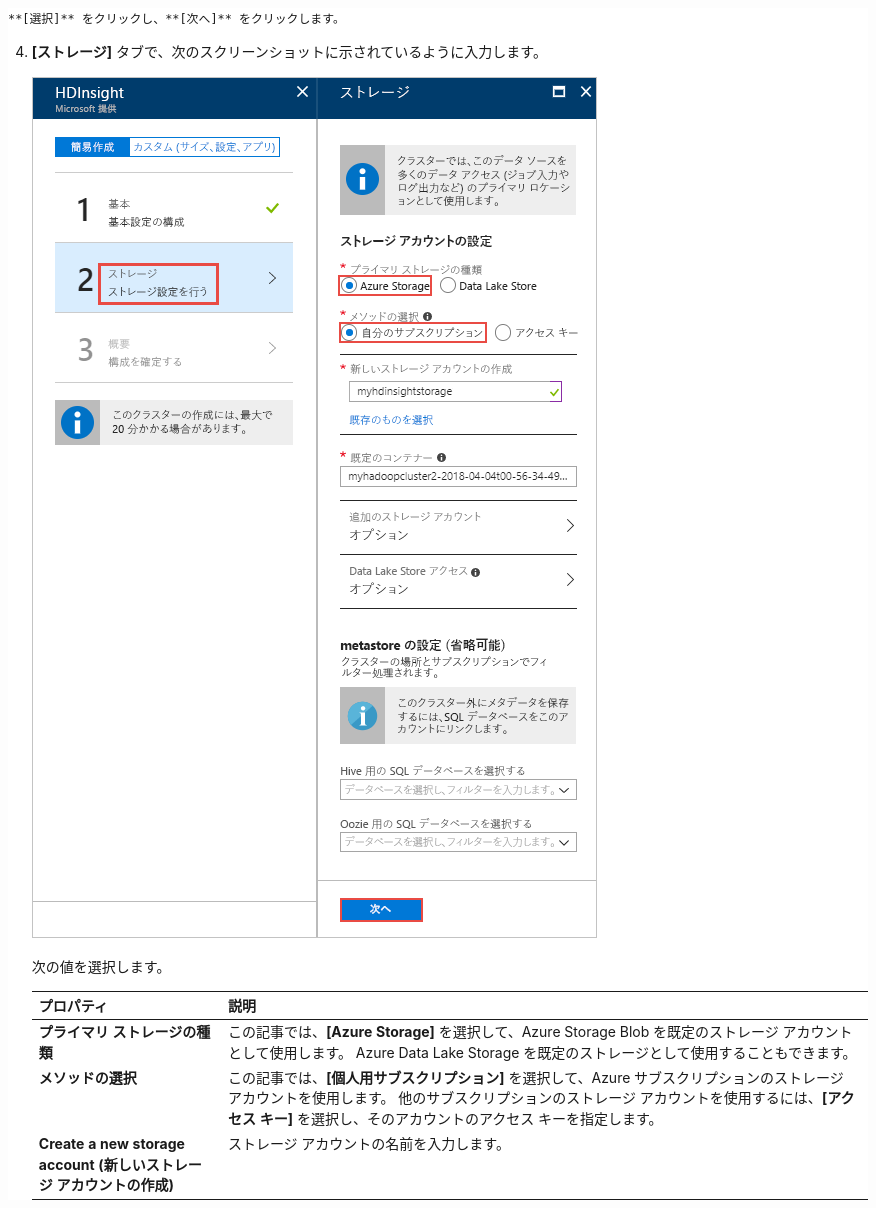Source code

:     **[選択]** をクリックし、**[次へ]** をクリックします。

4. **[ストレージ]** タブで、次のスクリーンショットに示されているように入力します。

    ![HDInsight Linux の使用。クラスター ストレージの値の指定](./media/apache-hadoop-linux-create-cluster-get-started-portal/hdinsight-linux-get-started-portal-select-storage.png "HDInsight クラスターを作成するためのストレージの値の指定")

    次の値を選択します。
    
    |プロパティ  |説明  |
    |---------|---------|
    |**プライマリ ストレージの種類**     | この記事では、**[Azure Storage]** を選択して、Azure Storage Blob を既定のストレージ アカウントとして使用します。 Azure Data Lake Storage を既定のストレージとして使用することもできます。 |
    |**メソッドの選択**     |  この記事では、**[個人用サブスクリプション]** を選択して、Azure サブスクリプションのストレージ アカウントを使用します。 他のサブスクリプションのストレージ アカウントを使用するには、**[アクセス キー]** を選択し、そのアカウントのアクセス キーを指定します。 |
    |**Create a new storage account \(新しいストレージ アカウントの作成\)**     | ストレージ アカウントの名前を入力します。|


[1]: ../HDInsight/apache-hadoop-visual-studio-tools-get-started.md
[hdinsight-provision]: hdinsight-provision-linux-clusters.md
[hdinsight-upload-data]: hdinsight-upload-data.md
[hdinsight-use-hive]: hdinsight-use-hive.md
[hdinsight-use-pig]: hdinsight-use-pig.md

(Task directions)
Copy the data above line for line, with no changes, but leave out the pictures.

(Answer box)
Source code

:     **[選択]** をクリックし、**[次へ]** をクリックします。

4. **[ストレージ]** タブで、次のスクリーンショットに示されているように入力します。

    ![HDInsight Linux の使用。クラスター ストレージの値の指定](./media/apache-hadoop-linux-create-cluster-get-started-portal/hdinsight-linux-get-started-portal-select-storage.png "HDInsight クラスターを作成するためのストレージの値の指定")

    次の値を選択します。
    
    |プロパティ  |説明  |
    |---------|---------|
    |**プライマリ ストレージの種類**     | この記事では、**[Azure Storage]** を選択して、Azure Storage Blob を既定のストレージ アカウントとして使用します。 Azure Data Lake Storage を既定のストレージとして使用することもできます。 |
    |**メソッドの選択**     |  この記事では、**[個人用サブスクリプション]** を選択して、Azure サブスクリプションのストレージ アカウントを使用します。 他のサブスクリプションのストレージ アカウントを使用するには、**[アクセス キー]** を選択し、そのアカウントのアクセス キーを指定します。 |
    |**Create a new storage account \(新しいストレージ アカウントの作成\)**     | ストレージ アカウントの名前を入力します。|


[1]: ../HDInsight/apache-hadoop-visual-studio-tools-get-started.md
[hdinsight-provision]: hdinsight-provision-linux-clusters.md
[hdinsight-upload-data]: hdinsight-upload-data.md
[hdinsight-use-hive]: hdinsight-use-hive.md
[hdinsight-use-pig]: hdinsight-use-pig.md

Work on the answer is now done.